На следующий день по приезде в Москву я пошел к Ковалеву и коротко изложил суть конфликта. Я не знал редакционных порядков, должен ли я что-либо написать, но про себя решил, что лучше я верну деньги за командировку, чем напишу хоть слово.

— Да не надо никаких денег. Что вы? — замахал руками добрейший Сергей Сергеевич. — Садитесь и пишите, что по письму такого-то написание очерка нецелесообразно. Роспись. Точка.

— А может, про судью написали бы? — спросил он вдруг.

— Так про судью у меня и материала-то нет, — ответил я обескураженно.

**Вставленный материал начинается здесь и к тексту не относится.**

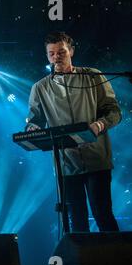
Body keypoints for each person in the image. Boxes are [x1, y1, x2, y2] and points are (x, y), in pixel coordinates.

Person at [26, 32, 122, 232]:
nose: (56, 57)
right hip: (66, 164)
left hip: (97, 159)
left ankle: (115, 262)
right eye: (51, 53)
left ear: (71, 51)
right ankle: (84, 264)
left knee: (103, 214)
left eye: (61, 52)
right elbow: (35, 120)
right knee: (76, 222)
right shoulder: (40, 88)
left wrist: (99, 125)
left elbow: (114, 112)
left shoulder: (93, 76)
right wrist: (32, 129)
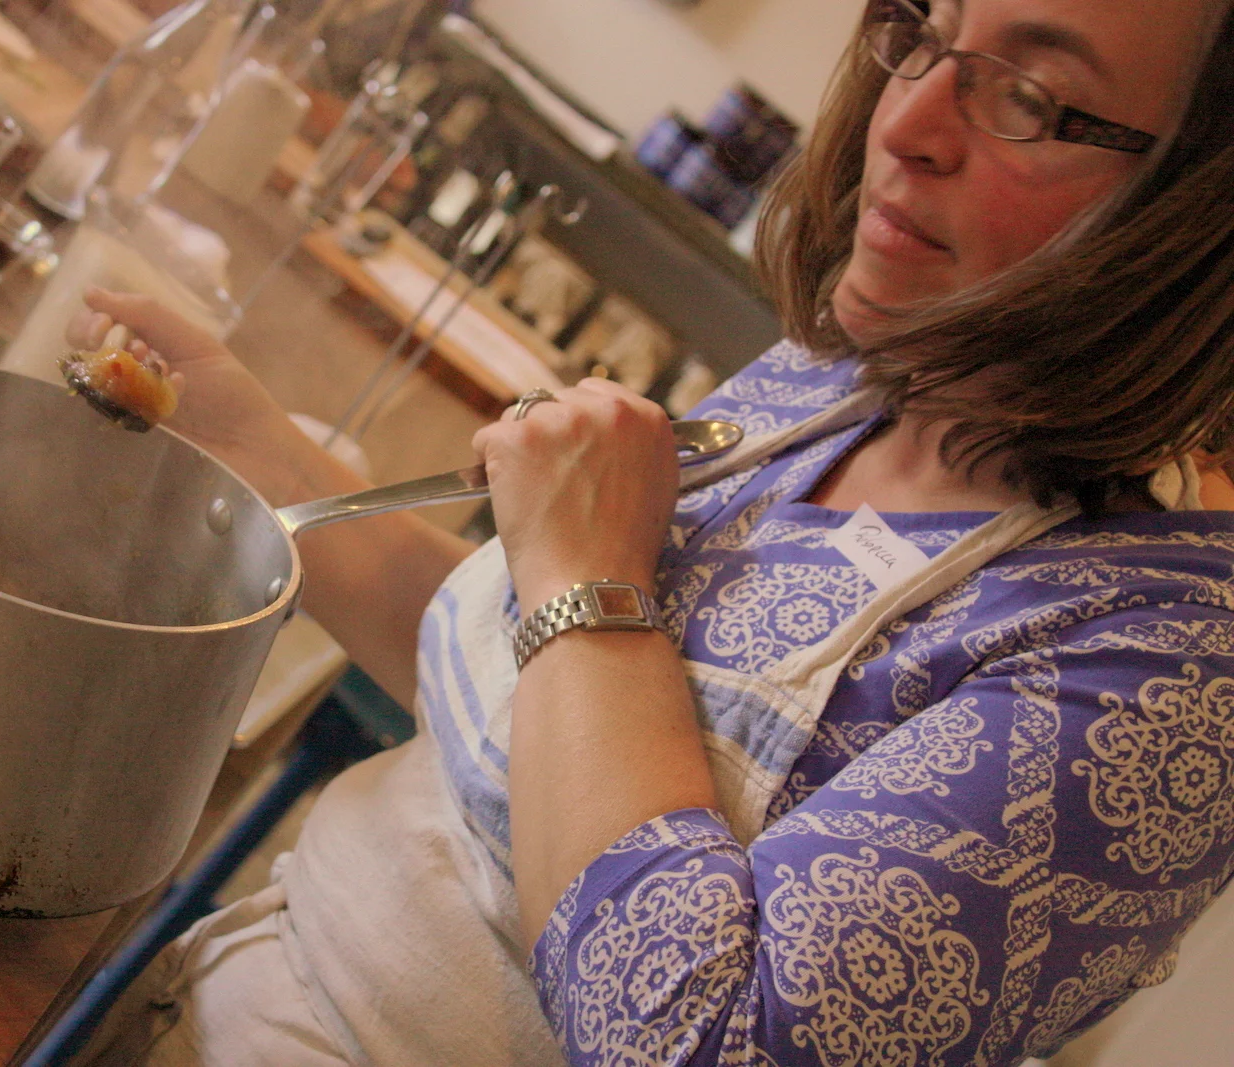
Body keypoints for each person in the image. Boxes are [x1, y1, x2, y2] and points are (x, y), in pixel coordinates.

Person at [72, 0, 1234, 1062]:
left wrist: (581, 565)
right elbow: (539, 727)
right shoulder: (839, 380)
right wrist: (242, 435)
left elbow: (700, 1039)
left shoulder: (1170, 671)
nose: (910, 123)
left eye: (1027, 97)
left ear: (1192, 219)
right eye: (923, 33)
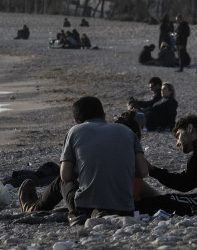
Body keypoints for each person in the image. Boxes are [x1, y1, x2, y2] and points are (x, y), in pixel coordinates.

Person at [18, 96, 148, 225]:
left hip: (85, 208)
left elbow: (66, 176)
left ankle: (34, 208)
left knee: (60, 182)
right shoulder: (127, 132)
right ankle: (101, 210)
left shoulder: (75, 131)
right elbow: (143, 172)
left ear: (77, 121)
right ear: (104, 115)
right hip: (125, 209)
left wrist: (83, 169)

— Да, — сказал он с улыбкой, — этим и отличается настоящий журналист, что он всегда найдет материал. Но да вы не расстраивайтесь, еще обучитесь. Будет желание еще поработать, звоните. А учитель-то, чует мое сердце, не успокоится, — закончил он уже в дверях.


Но я так и не позвонил ему, и никогда больше не возникало у меня желания стать журналистом и наводить страх в провинции, сверкая своим столичным мандатом. Я вернулся на кафедру и пошел ставить чайник и в магазин за пряниками, и очень скоро мне стало казаться, что я не ездил ни в какую командировку, не был важным столичным лицом в Богом забытой деревне.

Это было на излете эпохи, названной впоследствии застойной, а еще через несколько лет, когда загремела иная уже эпоха, революционная и судьбоносная, в одной газете я случайно прочитал статью об учителе ювашинской средней школы, который в тяжкие годы застоя один на один схлестнулся с судейской мафией. В этой статье говорилось о всех знакомых мне людях: о нечистом на руку судебном исполнителе, о солдатской вдове, о забытом нами слове «милосердие», о хапуге невестке, все было написано, как хотел того мой Гудвин, единственное новое, что я узнал, — что именно к нему в нелегкое время шли старые женщины и просили защитить их и помочь открыть храм.